See, I used to use the cell phone service "straight talk". At the time I worked at Walmart and couldn't afford ATT or T-Mobil service. Like many under employed trans people I couldn't afford Internet at home so the "Unlimited" plan seemed just what I needed.
Except my phone wouldn't open up links a few days after I re-up'd. (bought another $45 service card). Being ignorant I always assumed it was just a lousy phone/service but as it turns out the "Unlimited" plan wasn't unlimited at all.

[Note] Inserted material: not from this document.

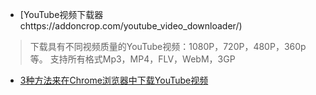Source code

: - [YouTube视频下载器chttps://addoncrop.com/youtube_video_downloader/)

> 下载具有不同视频质量的YouTube视频：1080P，720P，480P，360p等。
> 支持所有格式Mp3，MP4，FLV，WebM，3GP


- [3种方法来在Chrome浏览器中下载YouTube视频](https://zh.wikihow.com/在Chrome浏览器中下载YouTube视频)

In fact it was another Walmart screw job.
Source ABC News :
A class action suit filed last week in U.S. District Court for Northern California claims that consumers who buy Straight Talk cell phone plans aren't getting straight talk: The plans, advertised as providing "unlimited" data use, in fact have limitations, the suit claims.
The complaint against Walmart Stores and TracFone Wireless, which jointly created Straight Talk in 2009, says that the advertising claim is false, and that customers are routinely subject to having their flows of data "throttled" (slowed) or to having their access to data terminated without notice.
Throttling takes place, according to the complaint, when subscribers near or exceed "internally established, but undisclosed" data usage limits, or when the strain imposed on wireless networks by peak data usage requires easing.
The complaint says customers who objected to being "throttled" were blamed by TracFone service reps for having misused the data service, without being told how they had allegedly misused it.
As an example, the suit cites Northern California wireless customer Edward Tooley, who switched to Straight Talk's unlimited plan from a competitor's plan that expressly limited him to 2.5GB of high speed data, above which ceiling his data would be throttled.
Well, now I use Metro PCS (which is still slightly embarrassing siting amongst my S4 phone friends) but at least they let you know you have a throttle down point, but since I have WiFi at my house it really doesn't affect me.
But I'd really like to get in on this class action suit.